Codacons: spreco alimentare durante le festività

Pochi giorni alla Vigilia e la maggior parte delle famiglie italiane sono ancora alle prese con gli acquisti per il cenone. Qualunque sia il menù, si farà sicuramente attenzione al costo e soprattutto alle etichette e di conseguenza alla qualità. In tavola non mancheranno pesce, carne, vini e dolci tipici di questo periodo. Nonostante i prezzi in aumento, il settore alimentare non subisce alcun calo, anzi sono stati stimati dal Codacons 2,8 miliardi di euro spesi per gli alimenti e bevande. Il presidente, Carlo Rienzi, ha però affermato che, circa il 20% dei prodotti acquistati finiranno nella spazzatura. Si calcola quindi una quota media di spreco alimentare di circa 23€ a famiglia.

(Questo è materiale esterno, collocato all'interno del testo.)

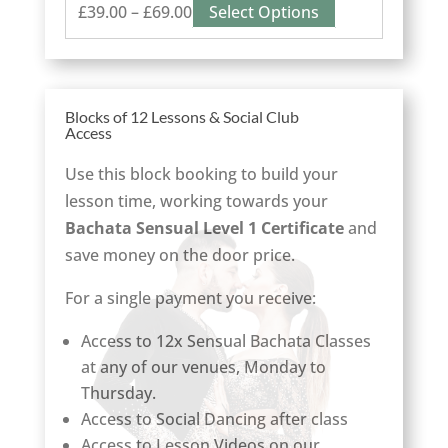
Price
This
£
39.00
–
£
69.00
Select Options
range:
product
£39.00
has
through
multiple
Blocks of 12 Lessons & Social Club
£69.00
variants.
Access
The
options
Use this block booking to build your
may
lesson time, working towards your
be
Bachata Sensual Level 1 Certificate
and
chosen
save money on the door price.
on
For a single payment you receive:
the
product
Access to 12x Sensual Bachata Classes
page
at any of our venues, Monday to
Thursday.
Access to Social Dancing after class
Access to Lesson Videos on our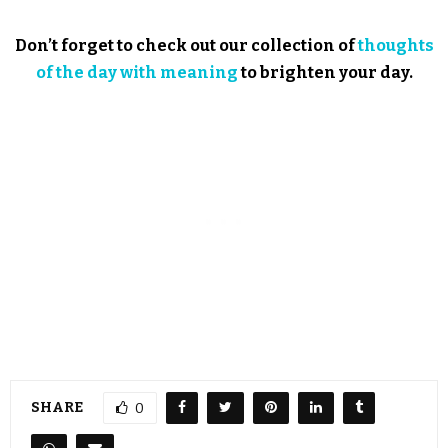
Don’t forget to check out our collection of
thoughts
of the day with meaning
to brighten your day.
SHARE
0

Al ristorante i consumi di Natale non decollano. Come mostrano i risultati della Fipe – Federazione Italiana Pubblici Esercizi – su un campione statistico rappresentativo è risultato che 5,6 milioni di italiani , ossia solo l’11% della popolazione, trascorreranno il pranzo di Natale con i cari presso i ristoranti. Rispetto all’anno precedente si ha un calo del 2% almeno per le prenotazioni per il 25 dicembre. Per quanto riguarda invece la sera di Capodanno, 8 ristoratori su 10 ritengono di poter fare il “tutto completo”. Solo il 18,9% non è convinto di vedere il proprio locale al completo.